## EXERCISE PROMPT:
Could you count the lines in the listing that include the word "mails"? Give only the number.

## AVAILABLE DATA:
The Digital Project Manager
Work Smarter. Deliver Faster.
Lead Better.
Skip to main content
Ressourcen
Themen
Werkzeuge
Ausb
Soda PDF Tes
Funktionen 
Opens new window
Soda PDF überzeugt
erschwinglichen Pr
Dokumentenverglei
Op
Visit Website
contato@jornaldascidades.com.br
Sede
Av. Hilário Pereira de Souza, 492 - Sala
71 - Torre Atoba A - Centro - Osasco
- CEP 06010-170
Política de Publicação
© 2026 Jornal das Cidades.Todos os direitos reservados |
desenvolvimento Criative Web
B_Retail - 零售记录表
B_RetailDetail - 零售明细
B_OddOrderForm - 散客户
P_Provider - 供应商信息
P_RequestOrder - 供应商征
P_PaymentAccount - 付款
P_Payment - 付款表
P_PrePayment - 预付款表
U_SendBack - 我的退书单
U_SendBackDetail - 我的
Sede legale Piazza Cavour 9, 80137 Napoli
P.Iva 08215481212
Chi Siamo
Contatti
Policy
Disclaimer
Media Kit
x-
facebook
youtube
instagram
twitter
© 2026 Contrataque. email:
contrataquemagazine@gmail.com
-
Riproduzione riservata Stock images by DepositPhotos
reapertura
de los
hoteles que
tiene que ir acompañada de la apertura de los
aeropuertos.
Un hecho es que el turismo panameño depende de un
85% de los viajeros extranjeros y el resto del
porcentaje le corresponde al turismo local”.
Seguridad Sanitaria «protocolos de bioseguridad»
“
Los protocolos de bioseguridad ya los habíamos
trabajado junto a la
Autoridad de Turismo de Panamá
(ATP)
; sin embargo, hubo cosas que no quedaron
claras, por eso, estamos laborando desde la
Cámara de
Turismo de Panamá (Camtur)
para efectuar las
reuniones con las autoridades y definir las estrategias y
==
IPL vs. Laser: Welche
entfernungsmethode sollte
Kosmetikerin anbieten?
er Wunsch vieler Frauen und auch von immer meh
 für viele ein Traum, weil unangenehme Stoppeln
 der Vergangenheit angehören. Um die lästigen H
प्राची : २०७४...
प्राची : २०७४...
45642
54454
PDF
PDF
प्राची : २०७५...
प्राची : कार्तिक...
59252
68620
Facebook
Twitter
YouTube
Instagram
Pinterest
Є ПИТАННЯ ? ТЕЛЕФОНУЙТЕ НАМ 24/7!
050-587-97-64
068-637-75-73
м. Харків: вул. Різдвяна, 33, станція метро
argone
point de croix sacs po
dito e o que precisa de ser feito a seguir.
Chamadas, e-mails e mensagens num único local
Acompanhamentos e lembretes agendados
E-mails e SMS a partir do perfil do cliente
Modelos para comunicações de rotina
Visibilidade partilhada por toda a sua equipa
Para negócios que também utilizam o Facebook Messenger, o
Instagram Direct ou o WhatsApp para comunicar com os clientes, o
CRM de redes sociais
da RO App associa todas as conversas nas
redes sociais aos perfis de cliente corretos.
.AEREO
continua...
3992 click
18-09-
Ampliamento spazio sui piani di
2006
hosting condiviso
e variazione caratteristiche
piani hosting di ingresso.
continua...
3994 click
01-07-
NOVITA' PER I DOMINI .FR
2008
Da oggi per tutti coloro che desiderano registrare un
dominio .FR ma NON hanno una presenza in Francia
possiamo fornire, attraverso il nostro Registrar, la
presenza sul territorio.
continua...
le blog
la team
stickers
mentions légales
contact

## EXERCISE SOLUTION:
2